The report argues that the current framework, which has been in place for decades with periodic revisions, needs to be aligned with present-day economic realities. The recommendations also come after the RBI introduced stricter safeguards for PSL loans originated through intermediary lenders earlier in 2026.

SBI Research Recommends Higher PSL Home Loan Limits

SBI Research has proposed raising the PSL-eligible home loan limit to ₹1 crore in metro centres and ₹75 lakh in other centres. At present, housing loans qualify for PSL based on city-specific loan and property value thresholds, with the maximum eligible loan amount capped at ₹50 lakh in cities with populations exceeding 50 lakh.

According to the report, increasing property prices across urban centres have reduced the effectiveness of existing limits. The suggested revision aims to keep PSL eligibility aligned with prevailing housing market conditions and borrower requirements.

Education Loan PSL Limit May Be Raised to ₹50 Lakh

The report has also recommended doubling the PSL-eligible education loan limit from ₹25 lakh to ₹50 lakh. SBI Research noted that fees charged by professional educational institutions have increased significantly in recent years.

● **Dataset excerpts**
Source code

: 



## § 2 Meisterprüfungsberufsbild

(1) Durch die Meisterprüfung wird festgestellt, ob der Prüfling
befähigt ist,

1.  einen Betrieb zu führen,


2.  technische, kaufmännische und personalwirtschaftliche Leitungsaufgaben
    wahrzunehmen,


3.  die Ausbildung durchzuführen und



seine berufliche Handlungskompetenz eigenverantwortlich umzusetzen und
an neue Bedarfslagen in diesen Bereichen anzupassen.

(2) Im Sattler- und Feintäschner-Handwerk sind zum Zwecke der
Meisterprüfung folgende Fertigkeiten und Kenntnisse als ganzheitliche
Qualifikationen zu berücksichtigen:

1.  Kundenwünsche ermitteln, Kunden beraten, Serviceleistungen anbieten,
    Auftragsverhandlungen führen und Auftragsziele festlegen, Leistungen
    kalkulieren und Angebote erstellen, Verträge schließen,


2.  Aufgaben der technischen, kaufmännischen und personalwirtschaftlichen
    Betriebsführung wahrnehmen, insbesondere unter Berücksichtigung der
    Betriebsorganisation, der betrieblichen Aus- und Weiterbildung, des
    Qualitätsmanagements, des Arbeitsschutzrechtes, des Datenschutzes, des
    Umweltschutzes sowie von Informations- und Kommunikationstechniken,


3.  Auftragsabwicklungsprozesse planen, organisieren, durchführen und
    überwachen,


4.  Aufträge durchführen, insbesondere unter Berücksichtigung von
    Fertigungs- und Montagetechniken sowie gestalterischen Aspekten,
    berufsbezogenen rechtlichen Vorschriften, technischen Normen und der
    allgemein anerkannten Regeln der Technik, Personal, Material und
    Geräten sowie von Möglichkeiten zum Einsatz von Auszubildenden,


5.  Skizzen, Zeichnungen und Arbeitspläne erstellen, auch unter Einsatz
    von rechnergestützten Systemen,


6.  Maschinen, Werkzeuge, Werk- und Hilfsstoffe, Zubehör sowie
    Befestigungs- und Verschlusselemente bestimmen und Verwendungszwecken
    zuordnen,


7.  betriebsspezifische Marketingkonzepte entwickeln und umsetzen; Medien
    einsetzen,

...

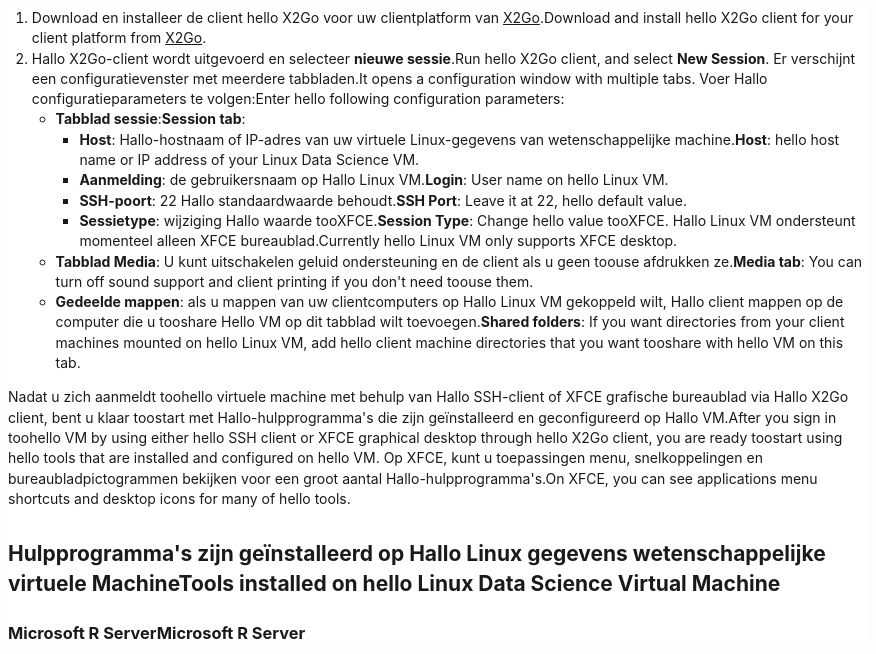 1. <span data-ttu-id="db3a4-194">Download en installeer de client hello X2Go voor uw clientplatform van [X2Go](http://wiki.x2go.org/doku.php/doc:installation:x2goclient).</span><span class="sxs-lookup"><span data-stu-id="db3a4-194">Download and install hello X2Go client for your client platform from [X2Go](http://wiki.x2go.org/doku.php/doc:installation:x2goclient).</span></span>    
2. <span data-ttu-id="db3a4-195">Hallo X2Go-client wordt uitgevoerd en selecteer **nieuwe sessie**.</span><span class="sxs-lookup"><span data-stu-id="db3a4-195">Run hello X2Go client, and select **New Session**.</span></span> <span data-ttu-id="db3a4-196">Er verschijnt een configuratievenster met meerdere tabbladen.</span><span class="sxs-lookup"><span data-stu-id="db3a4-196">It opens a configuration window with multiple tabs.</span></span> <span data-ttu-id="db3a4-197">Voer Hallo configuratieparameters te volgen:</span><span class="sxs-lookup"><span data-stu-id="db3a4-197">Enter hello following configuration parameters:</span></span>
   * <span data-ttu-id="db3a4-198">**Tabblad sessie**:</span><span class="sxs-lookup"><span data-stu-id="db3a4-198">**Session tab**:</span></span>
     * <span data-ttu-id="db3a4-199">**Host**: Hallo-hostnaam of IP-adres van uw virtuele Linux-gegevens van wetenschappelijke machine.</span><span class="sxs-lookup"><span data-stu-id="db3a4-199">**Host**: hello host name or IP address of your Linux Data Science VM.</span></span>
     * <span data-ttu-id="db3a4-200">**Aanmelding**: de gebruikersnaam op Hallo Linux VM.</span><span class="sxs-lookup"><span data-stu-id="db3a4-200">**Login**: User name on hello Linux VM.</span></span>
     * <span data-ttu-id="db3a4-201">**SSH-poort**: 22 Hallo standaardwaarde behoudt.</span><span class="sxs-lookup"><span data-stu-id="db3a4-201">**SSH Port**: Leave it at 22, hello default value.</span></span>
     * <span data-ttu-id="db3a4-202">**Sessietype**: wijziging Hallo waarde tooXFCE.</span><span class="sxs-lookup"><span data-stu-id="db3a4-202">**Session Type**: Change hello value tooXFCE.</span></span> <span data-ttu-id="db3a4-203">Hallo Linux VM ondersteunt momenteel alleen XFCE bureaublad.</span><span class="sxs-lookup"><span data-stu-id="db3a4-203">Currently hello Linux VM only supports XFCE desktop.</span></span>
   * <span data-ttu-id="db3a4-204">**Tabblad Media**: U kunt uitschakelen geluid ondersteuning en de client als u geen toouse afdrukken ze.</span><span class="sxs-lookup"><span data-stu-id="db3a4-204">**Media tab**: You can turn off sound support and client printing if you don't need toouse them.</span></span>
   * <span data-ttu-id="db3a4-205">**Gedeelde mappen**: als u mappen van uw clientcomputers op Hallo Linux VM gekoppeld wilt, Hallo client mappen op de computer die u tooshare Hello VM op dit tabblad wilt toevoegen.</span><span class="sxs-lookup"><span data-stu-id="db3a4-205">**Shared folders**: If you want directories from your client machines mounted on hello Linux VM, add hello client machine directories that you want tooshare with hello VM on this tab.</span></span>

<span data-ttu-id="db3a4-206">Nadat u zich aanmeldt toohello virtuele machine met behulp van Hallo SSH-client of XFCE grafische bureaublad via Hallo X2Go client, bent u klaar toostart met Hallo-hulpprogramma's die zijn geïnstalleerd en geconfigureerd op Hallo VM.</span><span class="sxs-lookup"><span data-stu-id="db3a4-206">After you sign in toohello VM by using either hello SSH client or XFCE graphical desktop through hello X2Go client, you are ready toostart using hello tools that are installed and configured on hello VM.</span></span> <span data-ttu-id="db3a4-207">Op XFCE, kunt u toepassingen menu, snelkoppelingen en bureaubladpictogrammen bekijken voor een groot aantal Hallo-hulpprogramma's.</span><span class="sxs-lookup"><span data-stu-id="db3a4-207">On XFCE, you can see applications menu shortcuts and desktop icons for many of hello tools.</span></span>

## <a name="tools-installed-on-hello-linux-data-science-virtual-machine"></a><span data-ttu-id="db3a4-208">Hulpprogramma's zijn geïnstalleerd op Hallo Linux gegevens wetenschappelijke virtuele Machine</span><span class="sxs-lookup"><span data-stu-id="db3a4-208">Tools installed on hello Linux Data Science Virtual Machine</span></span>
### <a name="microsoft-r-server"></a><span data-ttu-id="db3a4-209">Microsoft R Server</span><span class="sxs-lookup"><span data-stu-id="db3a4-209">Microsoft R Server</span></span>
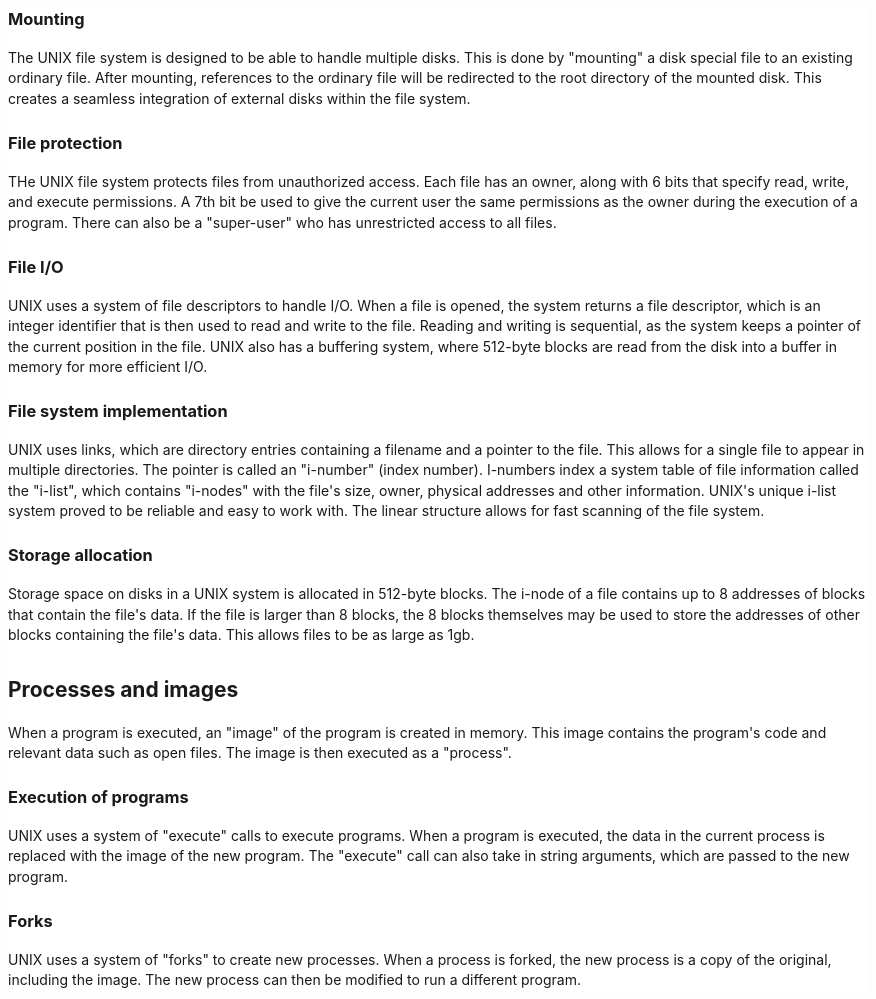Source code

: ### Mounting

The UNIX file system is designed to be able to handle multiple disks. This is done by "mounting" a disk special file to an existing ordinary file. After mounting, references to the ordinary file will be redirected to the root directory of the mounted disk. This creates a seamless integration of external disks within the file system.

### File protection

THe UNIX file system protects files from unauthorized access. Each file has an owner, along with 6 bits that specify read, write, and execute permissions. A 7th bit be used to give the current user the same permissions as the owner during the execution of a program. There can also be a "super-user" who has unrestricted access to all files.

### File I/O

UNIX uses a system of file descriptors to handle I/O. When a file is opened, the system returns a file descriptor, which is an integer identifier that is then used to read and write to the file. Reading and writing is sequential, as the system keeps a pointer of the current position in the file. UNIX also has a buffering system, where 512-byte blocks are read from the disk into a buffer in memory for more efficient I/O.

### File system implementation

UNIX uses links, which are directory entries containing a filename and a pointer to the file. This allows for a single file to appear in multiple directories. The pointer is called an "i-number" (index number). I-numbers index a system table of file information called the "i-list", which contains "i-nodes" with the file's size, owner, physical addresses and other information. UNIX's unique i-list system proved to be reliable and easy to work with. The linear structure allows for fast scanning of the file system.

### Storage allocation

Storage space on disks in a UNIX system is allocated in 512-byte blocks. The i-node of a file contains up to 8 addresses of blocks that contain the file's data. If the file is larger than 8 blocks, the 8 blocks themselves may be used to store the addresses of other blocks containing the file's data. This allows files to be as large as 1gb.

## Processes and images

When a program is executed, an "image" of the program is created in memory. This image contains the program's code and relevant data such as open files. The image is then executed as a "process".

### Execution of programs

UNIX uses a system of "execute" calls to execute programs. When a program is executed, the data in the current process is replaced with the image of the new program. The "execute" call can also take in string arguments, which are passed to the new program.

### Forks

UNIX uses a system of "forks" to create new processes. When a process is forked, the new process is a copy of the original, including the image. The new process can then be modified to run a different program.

● **Problem 1**
Please reproduce part of the passage on PSL loan limits word for word, beginning at the words "Education Loan PSL" and stopping after "in recent years.".
● **Problem 2**
Answer these questions from the passage on PSL loan limits:
(a) What PSL-eligible home loan limit does SBI Research propose for metro centres?
(b) What is the current PSL-eligible education loan limit?
(c) When did the RBI introduce stricter safeguards for PSL loans originated through intermediary lenders?
The listing is separate from the passage on PSL loan limits.

● **Answer box 1**
Education Loan PSL Limit May Be Raised to ₹50 Lakh

The report has also recommended doubling the PSL-eligible education loan limit from ₹25 lakh to ₹50 lakh. SBI Research noted that fees charged by professional educational institutions have increased significantly in recent years.

● **Answer box 2**
(a) ₹1 crore
(b) ₹25 lakh
(c) Earlier in 2026